Moreover, the circumstances presented here differ from the cases cited by
Defendants. The Montana Supreme Court in Travelres Casualty and Surety
Company v. Ribi Immunochem Research, Inc., 108 P.3d 469 (Mont. 2005), faced a
claim by the insurer to recover costs expended in defending an insured under a
reservation of rights. The insured filed a declaratory judgment action based on
whether the policy’s “pollution exclusion” barred recovery for the intentional
disposal of hazardous wastes over a three-year period. Id. at 479-80. The Montana
Supreme Court simply had to interpret the policy language to decide the coverage
question. Ribi provided timely and adequate notice of its intent to recoup its costs.
Id. at 480. Here, NYM alleges that JCCS’s conduct during the litigation breached
6
the terms of the insurance contract. In short, that case was about an insurance
policy; this claim is about an insured’s actions.
To refuse to allow insurance companies to seek damages in this type of
scenario would topple the delicate balance of incentives that Montana law has
placed on insured and insurers. As these parties well know, stipulated judgments
prove presumptively reasonable when entered after an insurer refuses to defend an
insured. Draggin’ Y Cattle Co., Inc. v. Junkermier, Clark, Campanella, Stevens,
P.C., 439 P.3d 935, 941 (Mont. 2019). This presumption encourages insurances
companies to defend insureds and prevents those insurance companies from
retaining too much power in the insured-insurer relationship.
By contrast, if insurance companies could not bring a suit for damages of the
type claimed here, it would be the insureds who retain too much power in the
insured-insurer relationship. An insurance company will always possess the duty to
defend a claim that falls under its insurance contract with the insured. Insureds
would obtain a defense at no risk of every having to pay for the costs of that
defense without the insurer’s ability to bring a suit, even if the insured decides to
collude with the party bringing a claim under the insurance policy.

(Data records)
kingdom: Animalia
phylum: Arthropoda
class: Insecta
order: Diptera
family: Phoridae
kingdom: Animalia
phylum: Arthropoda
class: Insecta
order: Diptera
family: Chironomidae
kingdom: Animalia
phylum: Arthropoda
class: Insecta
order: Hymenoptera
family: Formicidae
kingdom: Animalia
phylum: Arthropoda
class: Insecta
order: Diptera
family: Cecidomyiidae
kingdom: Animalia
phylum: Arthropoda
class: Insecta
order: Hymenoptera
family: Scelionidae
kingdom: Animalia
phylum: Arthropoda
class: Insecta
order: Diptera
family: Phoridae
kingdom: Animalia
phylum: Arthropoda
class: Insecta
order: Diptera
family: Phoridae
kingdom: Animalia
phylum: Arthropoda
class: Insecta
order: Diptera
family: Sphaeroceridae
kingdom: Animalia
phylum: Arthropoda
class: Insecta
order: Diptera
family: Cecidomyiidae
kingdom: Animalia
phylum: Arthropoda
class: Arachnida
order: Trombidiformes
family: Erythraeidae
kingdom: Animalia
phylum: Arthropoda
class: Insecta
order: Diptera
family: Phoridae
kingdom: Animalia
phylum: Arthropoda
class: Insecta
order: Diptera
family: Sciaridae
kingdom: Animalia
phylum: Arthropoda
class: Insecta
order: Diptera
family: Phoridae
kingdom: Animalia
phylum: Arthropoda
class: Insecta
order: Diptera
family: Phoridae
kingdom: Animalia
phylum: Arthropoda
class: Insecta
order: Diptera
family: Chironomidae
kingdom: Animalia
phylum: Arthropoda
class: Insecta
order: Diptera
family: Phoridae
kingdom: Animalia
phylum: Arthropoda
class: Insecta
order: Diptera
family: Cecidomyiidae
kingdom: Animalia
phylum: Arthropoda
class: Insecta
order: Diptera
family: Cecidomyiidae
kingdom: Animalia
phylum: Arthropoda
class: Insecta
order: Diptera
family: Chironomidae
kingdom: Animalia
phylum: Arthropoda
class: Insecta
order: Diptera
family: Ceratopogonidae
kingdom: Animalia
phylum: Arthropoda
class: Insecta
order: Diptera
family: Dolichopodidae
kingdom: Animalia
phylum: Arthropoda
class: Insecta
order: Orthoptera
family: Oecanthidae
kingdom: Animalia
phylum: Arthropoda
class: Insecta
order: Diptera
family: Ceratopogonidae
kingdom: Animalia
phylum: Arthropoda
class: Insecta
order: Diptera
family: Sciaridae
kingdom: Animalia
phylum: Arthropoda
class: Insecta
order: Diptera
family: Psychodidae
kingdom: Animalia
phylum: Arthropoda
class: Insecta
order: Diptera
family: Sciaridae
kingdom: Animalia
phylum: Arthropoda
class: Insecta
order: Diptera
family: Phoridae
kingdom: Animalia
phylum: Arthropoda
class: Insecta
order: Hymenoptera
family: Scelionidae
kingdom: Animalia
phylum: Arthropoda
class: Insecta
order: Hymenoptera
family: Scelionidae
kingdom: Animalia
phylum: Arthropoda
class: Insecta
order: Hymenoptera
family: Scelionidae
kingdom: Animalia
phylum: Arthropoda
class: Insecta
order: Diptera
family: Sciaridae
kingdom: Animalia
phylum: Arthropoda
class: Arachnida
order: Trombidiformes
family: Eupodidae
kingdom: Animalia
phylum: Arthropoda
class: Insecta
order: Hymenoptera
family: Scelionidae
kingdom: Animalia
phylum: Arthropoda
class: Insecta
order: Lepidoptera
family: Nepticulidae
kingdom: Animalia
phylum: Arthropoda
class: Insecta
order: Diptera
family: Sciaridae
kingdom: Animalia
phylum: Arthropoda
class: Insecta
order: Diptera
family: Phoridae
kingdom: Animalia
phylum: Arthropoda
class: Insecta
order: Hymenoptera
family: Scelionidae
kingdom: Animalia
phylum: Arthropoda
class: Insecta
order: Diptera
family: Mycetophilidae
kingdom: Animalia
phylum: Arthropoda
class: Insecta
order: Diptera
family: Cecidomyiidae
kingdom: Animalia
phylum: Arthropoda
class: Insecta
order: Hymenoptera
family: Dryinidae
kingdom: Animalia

### WHAT YOU WILL DO
[1] Please extract the part of the insurance opinion that begins at the words "Moreover, the circumstances" and stops after "recoup its costs.", copying it word for word.
[2] Extend the insurance opinion from its last sentence onward.
The entries aren't needed for anything here.

### EXERCISE RESPONSES
[1]
Moreover, the circumstances presented here differ from the cases cited by
Defendants. The Montana Supreme Court in Travelres Casualty and Surety
Company v. Ribi Immunochem Research, Inc., 108 P.3d 469 (Mont. 2005), faced a
claim by the insurer to recover costs expended in defending an insured under a
reservation of rights. The insured filed a declaratory judgment action based on
whether the policy’s “pollution exclusion” barred recovery for the intentional
disposal of hazardous wastes over a three-year period. Id. at 479-80. The Montana
Supreme Court simply had to interpret the policy language to decide the coverage
question. Ribi provided timely and adequate notice of its intent to recoup its costs.

[2]
7
NYM’S MOTION FOR SUMMARY JUDGMENT
NYM filed a motion for summary judgment on both its claim for declaratory
judgment and its claim for breach of contract. (Doc. 370.) NYM seeks summary
judgment based on the following undisputed facts:
(1) JCCS purchased a policy that provided $2 million in
limits, afforded NYM the right to control the defense of
claims and required JCCS to cooperate in the defense of
the claims that it tendered to NYM and to not settle any
claims without NYM’s written authorization; (2) JCCS
asked NYM to defend and indemnify the litigation brought
by Draggin’ Y and the Peters, (3) NYM defended JCCS at
all times in that litigation, (4) JCCS entered into a
stipulated judgment in excess of policy limits without
NYM’s written authorization or approval and (5) the
defendants had not obtained a judicial determination that
NYM had abandoned the defense of the litigation against
JCCS or breached some other duty
(Id. at 22.)
If only this case were that simple. The insurance policy imposes on NYM
more than a duty to defend. As Defendants point out, “the determination of the
rights and obligations of the parties in this action requires consideration of not just
NYM’s defense, but also NYM’s other contractual and statutory duties.” (Doc. 388
at 4.)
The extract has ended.